Yona peered round him. 'They don't look more than fifteen,' she decided. 'Ah, well, they'll learn.'
'Learn what?' he asked, smiling down at her.
'That sex has its downside—like every other pleasure in life.' She was in control again now.
So was Mike. 'You don't look like a disillusioned old cynic,' he told her half-jokingly.
'I dare say that's because I'm not one—yet! How long do showers usually last in these parts?'
'Three days is the record.'
'Good grief! I'm not staying in this place for three days. I'm off to fetch your car. The path's wide enough for it as far as the foot of this track.' She was halfway down it by then.
'You'll be stopped at the gate,' Mike shouted after her.
'Trust me to think up a good excuse,' she called back.
The gatekeeper insisted on going with Yona to make sure she was telling the truth about her injured friend—and that she didn't drive over the grass. When they dropped him off, Mike asked her how much she'd tipped the man.

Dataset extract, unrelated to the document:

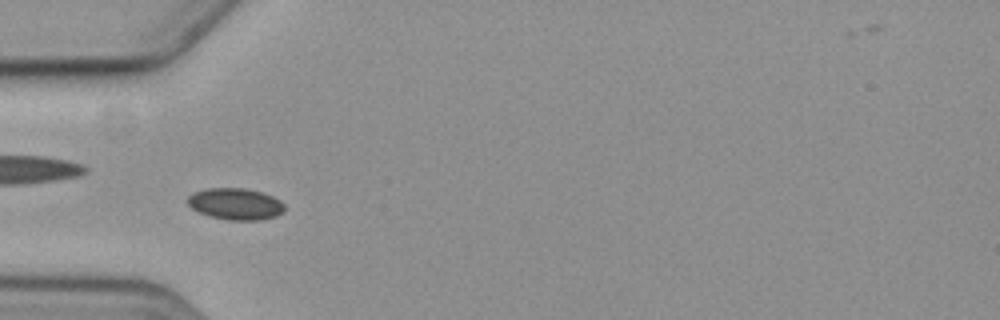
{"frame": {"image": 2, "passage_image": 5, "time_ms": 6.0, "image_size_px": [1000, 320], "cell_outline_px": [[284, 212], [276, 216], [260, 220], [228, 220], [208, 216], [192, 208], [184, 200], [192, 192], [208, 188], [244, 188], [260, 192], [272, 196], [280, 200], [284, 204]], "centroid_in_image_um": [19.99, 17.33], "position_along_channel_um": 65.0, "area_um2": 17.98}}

'Not a penny—so now which one of us is the cynic?' she asked, laughing. 'I just told him the facts and he was very sympathetic.'
'Bemused, more likely, if you fixed him with those amazing eyes of yours.'
'If you want to think of me as some sort of siren, feel free. It's better than being thought a road hog!'
'I can honestly say I've never thought of you as a road hog,' Mike said firmly.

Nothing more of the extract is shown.